Salah satu kesenian khas yang menjadi icon Kabupaten Banyuwangi adalah Tari Gandrung. Tari yang masih satu aliran dengan Jaipong (Jawa Barat) dan Ronggeng (Jawa Tengah) ini menjadi hiburan rakyat di acara-acara hajatan. Tari Gandrung biasanya disuguhkan dalam menyambut musim panen raya, resepsi pernikahan, khitanan, serta seremonial lainnya. Tarian ini ditampilkan sebagai penghargaan bagi para hadirin dan tamu undangan.
Ada banyak versi mengenai awal kemunculan tari ini. Salah satunya menyebut tari ini muncul setelah kekalahan pahit yang dialami rakyat Blambangan saat melawan VOC. Kesenian ini awalnya digunakan sebagai pemersatu rakyat Blambangan yang tercerai berai akibat kekalahan itu. Pada awalnya, Gandrung dibawakan oleh kaum pria yang berdandan seperti perempuan. Seiring waktu dan perubahan zaman, Tari Gandrung kini dibawakan oleh kaum wanita.
Dalam pertunjukkan Tari Gandung, setidaknya ada tiga bagian yang ditampilkan.
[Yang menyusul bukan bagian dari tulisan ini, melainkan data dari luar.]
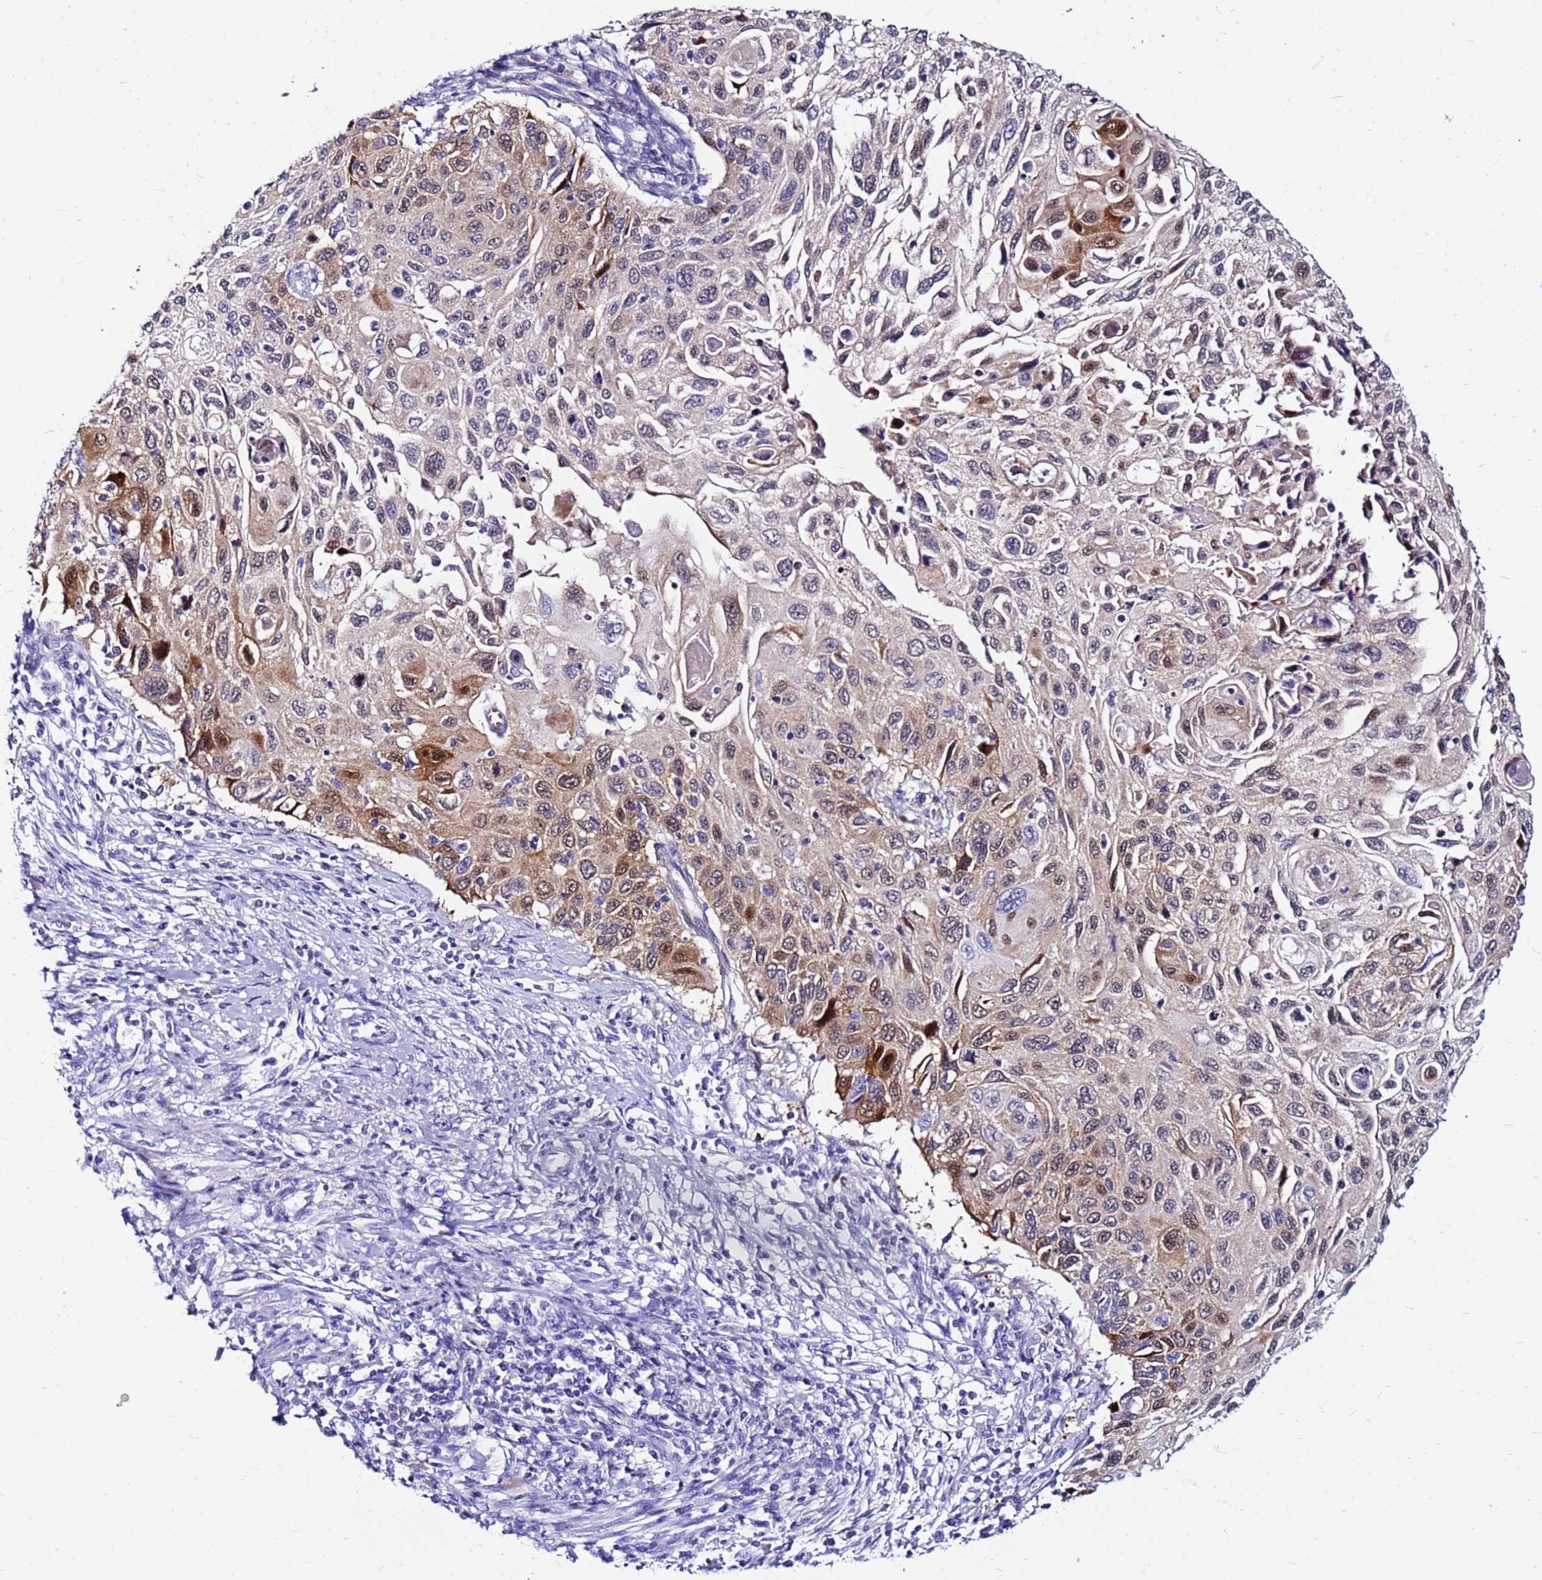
{"staining": {"intensity": "moderate", "quantity": "<25%", "location": "cytoplasmic/membranous,nuclear"}, "tissue": "cervical cancer", "cell_type": "Tumor cells", "image_type": "cancer", "snomed": [{"axis": "morphology", "description": "Squamous cell carcinoma, NOS"}, {"axis": "topography", "description": "Cervix"}], "caption": "This histopathology image exhibits immunohistochemistry (IHC) staining of human squamous cell carcinoma (cervical), with low moderate cytoplasmic/membranous and nuclear staining in approximately <25% of tumor cells.", "gene": "PPP1R14C", "patient": {"sex": "female", "age": 70}}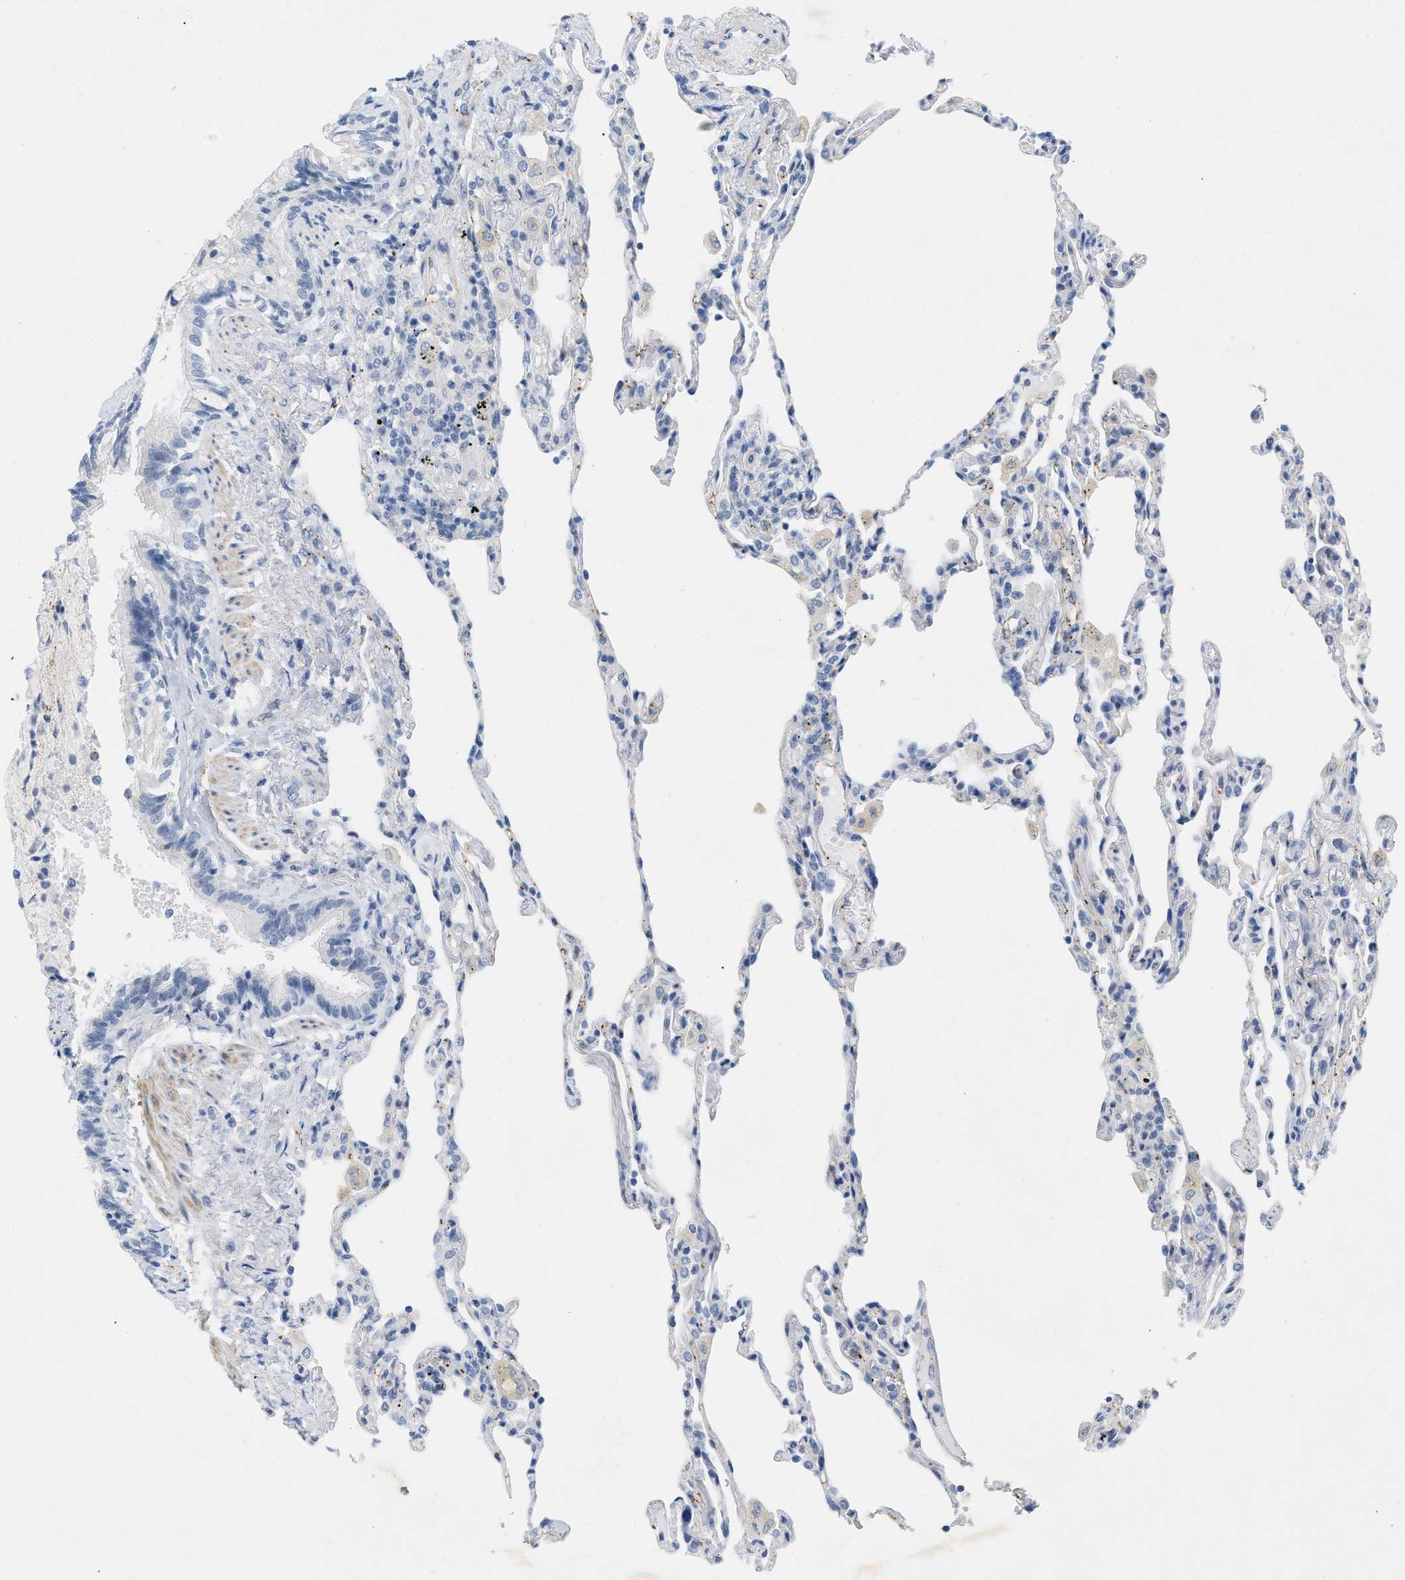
{"staining": {"intensity": "negative", "quantity": "none", "location": "none"}, "tissue": "lung", "cell_type": "Alveolar cells", "image_type": "normal", "snomed": [{"axis": "morphology", "description": "Normal tissue, NOS"}, {"axis": "topography", "description": "Lung"}], "caption": "Histopathology image shows no protein expression in alveolar cells of benign lung. The staining is performed using DAB brown chromogen with nuclei counter-stained in using hematoxylin.", "gene": "HLTF", "patient": {"sex": "male", "age": 59}}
Pertama adalah jejer yaitu bagian ketika penari Gandrung menari sendiri atau berkelompok, tanpa melibatkan tamu. Selepas jejer, adalah paju (atau maju), yaitu setiap penari akan mendampingi para tamu yang maju ke panggung untuk ikut menari secara bergantian. Penutup dari pertunjukkan Gandrung adalah seblang subuh. Pada bagian ini, gerakan penari akan melambat dengan iringan gending bertema sedih, antara lain ÛÏseblang lokentoÛ.
Busana penari Gandrung pada masa kini terdiri dari penutup badan, bawahan, dan hiasan kepala. Bagian badan penari Gandrung ditutupi bahan beludru berbenang emas dan berselendang. Untuk kostum bagian bawah, biasanya menggunakan jarik (kain) batik, dengan motif yang paling umum adalah corak Gajah Oling. Sebagai hiasan kepala, digunakan omprok, semacam mahkota dari kulit kerbau dengan ornamen berwarna. Selain itu, biasanya penari Gandrung membawa 1-2 buah kipas.